Layout annotation data:
================
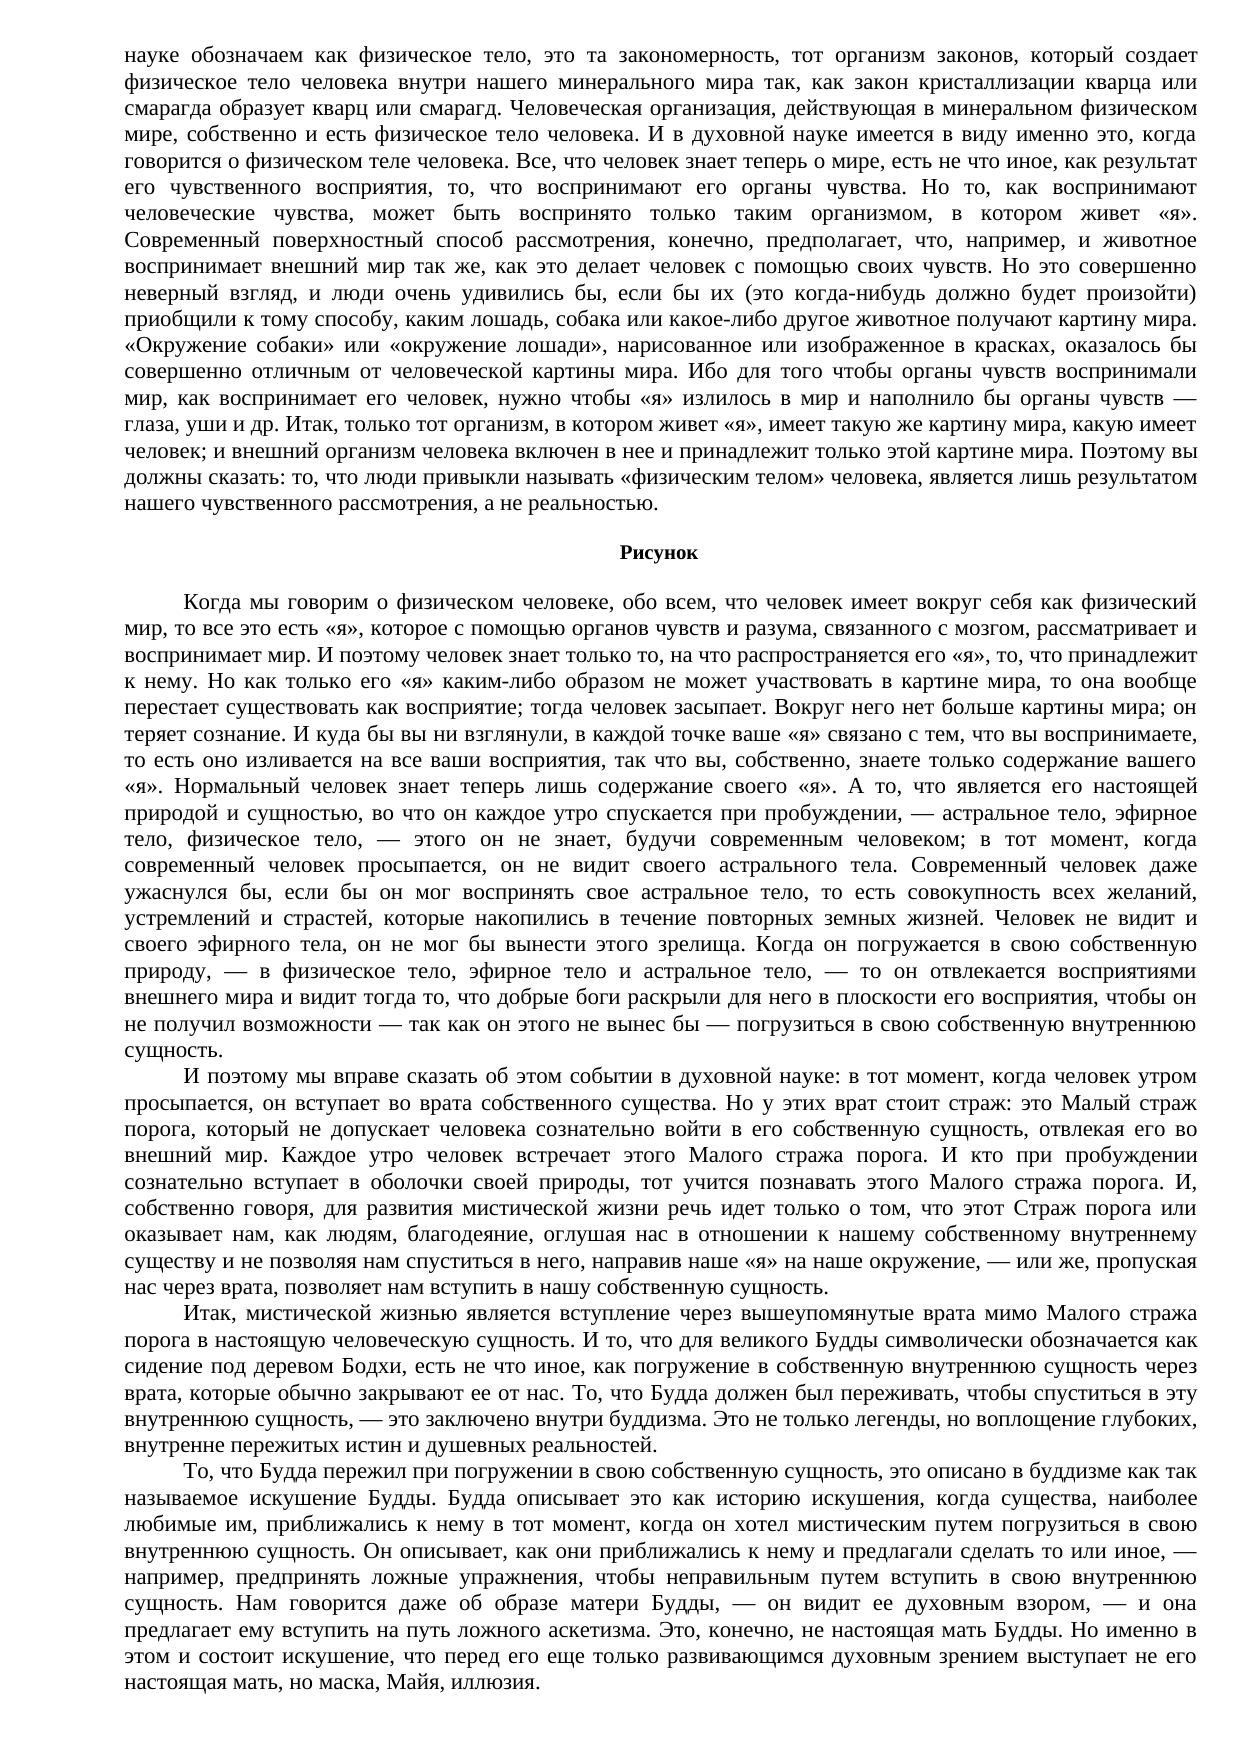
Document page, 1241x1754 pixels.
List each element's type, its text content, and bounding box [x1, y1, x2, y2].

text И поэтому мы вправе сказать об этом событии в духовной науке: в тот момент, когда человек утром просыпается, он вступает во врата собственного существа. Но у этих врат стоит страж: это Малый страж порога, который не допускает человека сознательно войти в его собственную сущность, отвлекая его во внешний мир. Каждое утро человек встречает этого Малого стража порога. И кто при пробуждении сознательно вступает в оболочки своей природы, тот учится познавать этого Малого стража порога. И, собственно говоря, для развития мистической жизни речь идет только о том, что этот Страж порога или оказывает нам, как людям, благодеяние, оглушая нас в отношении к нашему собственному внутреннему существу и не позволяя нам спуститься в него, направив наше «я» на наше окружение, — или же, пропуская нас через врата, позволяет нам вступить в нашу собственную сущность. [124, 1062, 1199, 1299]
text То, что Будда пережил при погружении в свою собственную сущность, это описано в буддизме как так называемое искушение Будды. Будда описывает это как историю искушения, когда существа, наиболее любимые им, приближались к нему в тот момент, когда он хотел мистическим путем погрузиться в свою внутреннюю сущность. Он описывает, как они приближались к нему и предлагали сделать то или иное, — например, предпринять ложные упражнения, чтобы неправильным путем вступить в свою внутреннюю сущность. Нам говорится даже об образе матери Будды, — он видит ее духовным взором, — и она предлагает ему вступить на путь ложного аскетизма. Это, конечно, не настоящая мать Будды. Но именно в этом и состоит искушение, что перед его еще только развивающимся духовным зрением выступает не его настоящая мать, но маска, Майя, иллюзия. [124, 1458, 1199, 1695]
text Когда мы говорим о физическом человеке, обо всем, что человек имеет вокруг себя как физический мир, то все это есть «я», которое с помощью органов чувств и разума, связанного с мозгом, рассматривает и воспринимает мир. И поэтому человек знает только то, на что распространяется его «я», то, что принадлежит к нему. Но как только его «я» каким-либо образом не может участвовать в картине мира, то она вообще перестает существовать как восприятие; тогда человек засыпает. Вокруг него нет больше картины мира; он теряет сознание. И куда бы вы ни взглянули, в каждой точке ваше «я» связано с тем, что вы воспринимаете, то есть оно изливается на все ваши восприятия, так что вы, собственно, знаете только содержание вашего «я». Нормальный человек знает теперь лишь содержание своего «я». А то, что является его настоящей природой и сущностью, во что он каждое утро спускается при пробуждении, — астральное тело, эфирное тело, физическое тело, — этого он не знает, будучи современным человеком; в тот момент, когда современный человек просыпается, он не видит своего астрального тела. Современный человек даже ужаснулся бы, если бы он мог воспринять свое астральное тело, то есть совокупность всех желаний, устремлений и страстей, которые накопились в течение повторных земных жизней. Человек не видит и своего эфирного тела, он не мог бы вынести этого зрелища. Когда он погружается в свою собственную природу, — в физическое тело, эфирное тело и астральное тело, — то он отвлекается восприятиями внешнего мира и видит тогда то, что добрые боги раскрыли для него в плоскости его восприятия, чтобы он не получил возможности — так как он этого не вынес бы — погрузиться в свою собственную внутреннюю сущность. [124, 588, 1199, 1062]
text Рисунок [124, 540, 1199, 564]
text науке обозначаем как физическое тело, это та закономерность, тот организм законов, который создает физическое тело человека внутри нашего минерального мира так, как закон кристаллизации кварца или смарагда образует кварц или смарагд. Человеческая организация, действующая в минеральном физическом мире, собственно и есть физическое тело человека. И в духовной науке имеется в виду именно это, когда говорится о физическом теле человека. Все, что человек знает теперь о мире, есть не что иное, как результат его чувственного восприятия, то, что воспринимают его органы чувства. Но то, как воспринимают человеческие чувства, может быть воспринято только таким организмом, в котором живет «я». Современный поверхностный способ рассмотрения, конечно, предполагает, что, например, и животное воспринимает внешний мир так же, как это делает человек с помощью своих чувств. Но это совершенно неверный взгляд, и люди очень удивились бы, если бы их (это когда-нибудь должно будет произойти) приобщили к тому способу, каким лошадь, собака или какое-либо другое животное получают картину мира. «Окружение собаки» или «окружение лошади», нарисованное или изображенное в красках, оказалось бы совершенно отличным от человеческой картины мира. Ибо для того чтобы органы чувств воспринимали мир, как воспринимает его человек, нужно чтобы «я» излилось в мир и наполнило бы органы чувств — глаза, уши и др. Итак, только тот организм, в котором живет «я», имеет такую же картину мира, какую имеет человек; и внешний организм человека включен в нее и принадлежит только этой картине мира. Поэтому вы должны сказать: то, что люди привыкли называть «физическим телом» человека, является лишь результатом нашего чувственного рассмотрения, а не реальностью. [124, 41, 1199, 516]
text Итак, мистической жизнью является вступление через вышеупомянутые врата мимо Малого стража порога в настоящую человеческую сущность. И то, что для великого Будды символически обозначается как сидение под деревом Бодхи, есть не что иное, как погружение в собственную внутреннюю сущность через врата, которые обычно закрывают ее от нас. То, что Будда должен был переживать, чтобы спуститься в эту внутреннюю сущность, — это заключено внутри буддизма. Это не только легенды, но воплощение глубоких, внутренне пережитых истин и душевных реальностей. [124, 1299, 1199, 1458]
================
Copy the lines above word for word, leaving out the picture.

▶ Expected answer
Document page, 1241x1754 pixels.
List each element's type, its text content, and bounding box [x1, y1, x2, y2].

text И поэтому мы вправе сказать об этом событии в духовной науке: в тот момент, когда человек утром просыпается, он вступает во врата собственного существа. Но у этих врат стоит страж: это Малый страж порога, который не допускает человека сознательно войти в его собственную сущность, отвлекая его во внешний мир. Каждое утро человек встречает этого Малого стража порога. И кто при пробуждении сознательно вступает в оболочки своей природы, тот учится познавать этого Малого стража порога. И, собственно говоря, для развития мистической жизни речь идет только о том, что этот Страж порога или оказывает нам, как людям, благодеяние, оглушая нас в отношении к нашему собственному внутреннему существу и не позволяя нам спуститься в него, направив наше «я» на наше окружение, — или же, пропуская нас через врата, позволяет нам вступить в нашу собственную сущность. [124, 1062, 1199, 1299]
text То, что Будда пережил при погружении в свою собственную сущность, это описано в буддизме как так называемое искушение Будды. Будда описывает это как историю искушения, когда существа, наиболее любимые им, приближались к нему в тот момент, когда он хотел мистическим путем погрузиться в свою внутреннюю сущность. Он описывает, как они приближались к нему и предлагали сделать то или иное, — например, предпринять ложные упражнения, чтобы неправильным путем вступить в свою внутреннюю сущность. Нам говорится даже об образе матери Будды, — он видит ее духовным взором, — и она предлагает ему вступить на путь ложного аскетизма. Это, конечно, не настоящая мать Будды. Но именно в этом и состоит искушение, что перед его еще только развивающимся духовным зрением выступает не его настоящая мать, но маска, Майя, иллюзия. [124, 1458, 1199, 1695]
text Когда мы говорим о физическом человеке, обо всем, что человек имеет вокруг себя как физический мир, то все это есть «я», которое с помощью органов чувств и разума, связанного с мозгом, рассматривает и воспринимает мир. И поэтому человек знает только то, на что распространяется его «я», то, что принадлежит к нему. Но как только его «я» каким-либо образом не может участвовать в картине мира, то она вообще перестает существовать как восприятие; тогда человек засыпает. Вокруг него нет больше картины мира; он теряет сознание. И куда бы вы ни взглянули, в каждой точке ваше «я» связано с тем, что вы воспринимаете, то есть оно изливается на все ваши восприятия, так что вы, собственно, знаете только содержание вашего «я». Нормальный человек знает теперь лишь содержание своего «я». А то, что является его настоящей природой и сущностью, во что он каждое утро спускается при пробуждении, — астральное тело, эфирное тело, физическое тело, — этого он не знает, будучи современным человеком; в тот момент, когда современный человек просыпается, он не видит своего астрального тела. Современный человек даже ужаснулся бы, если бы он мог воспринять свое астральное тело, то есть совокупность всех желаний, устремлений и страстей, которые накопились в течение повторных земных жизней. Человек не видит и своего эфирного тела, он не мог бы вынести этого зрелища. Когда он погружается в свою собственную природу, — в физическое тело, эфирное тело и астральное тело, — то он отвлекается восприятиями внешнего мира и видит тогда то, что добрые боги раскрыли для него в плоскости его восприятия, чтобы он не получил возможности — так как он этого не вынес бы — погрузиться в свою собственную внутреннюю сущность. [124, 588, 1199, 1062]
text Рисунок [124, 540, 1199, 564]
text науке обозначаем как физическое тело, это та закономерность, тот организм законов, который создает физическое тело человека внутри нашего минерального мира так, как закон кристаллизации кварца или смарагда образует кварц или смарагд. Человеческая организация, действующая в минеральном физическом мире, собственно и есть физическое тело человека. И в духовной науке имеется в виду именно это, когда говорится о физическом теле человека. Все, что человек знает теперь о мире, есть не что иное, как результат его чувственного восприятия, то, что воспринимают его органы чувства. Но то, как воспринимают человеческие чувства, может быть воспринято только таким организмом, в котором живет «я». Современный поверхностный способ рассмотрения, конечно, предполагает, что, например, и животное воспринимает внешний мир так же, как это делает человек с помощью своих чувств. Но это совершенно неверный взгляд, и люди очень удивились бы, если бы их (это когда-нибудь должно будет произойти) приобщили к тому способу, каким лошадь, собака или какое-либо другое животное получают картину мира. «Окружение собаки» или «окружение лошади», нарисованное или изображенное в красках, оказалось бы совершенно отличным от человеческой картины мира. Ибо для того чтобы органы чувств воспринимали мир, как воспринимает его человек, нужно чтобы «я» излилось в мир и наполнило бы органы чувств — глаза, уши и др. Итак, только тот организм, в котором живет «я», имеет такую же картину мира, какую имеет человек; и внешний организм человека включен в нее и принадлежит только этой картине мира. Поэтому вы должны сказать: то, что люди привыкли называть «физическим телом» человека, является лишь результатом нашего чувственного рассмотрения, а не реальностью. [124, 41, 1199, 516]
text Итак, мистической жизнью является вступление через вышеупомянутые врата мимо Малого стража порога в настоящую человеческую сущность. И то, что для великого Будды символически обозначается как сидение под деревом Бодхи, есть не что иное, как погружение в собственную внутреннюю сущность через врата, которые обычно закрывают ее от нас. То, что Будда должен был переживать, чтобы спуститься в эту внутреннюю сущность, — это заключено внутри буддизма. Это не только легенды, но воплощение глубоких, внутренне пережитых истин и душевных реальностей. [124, 1299, 1199, 1458]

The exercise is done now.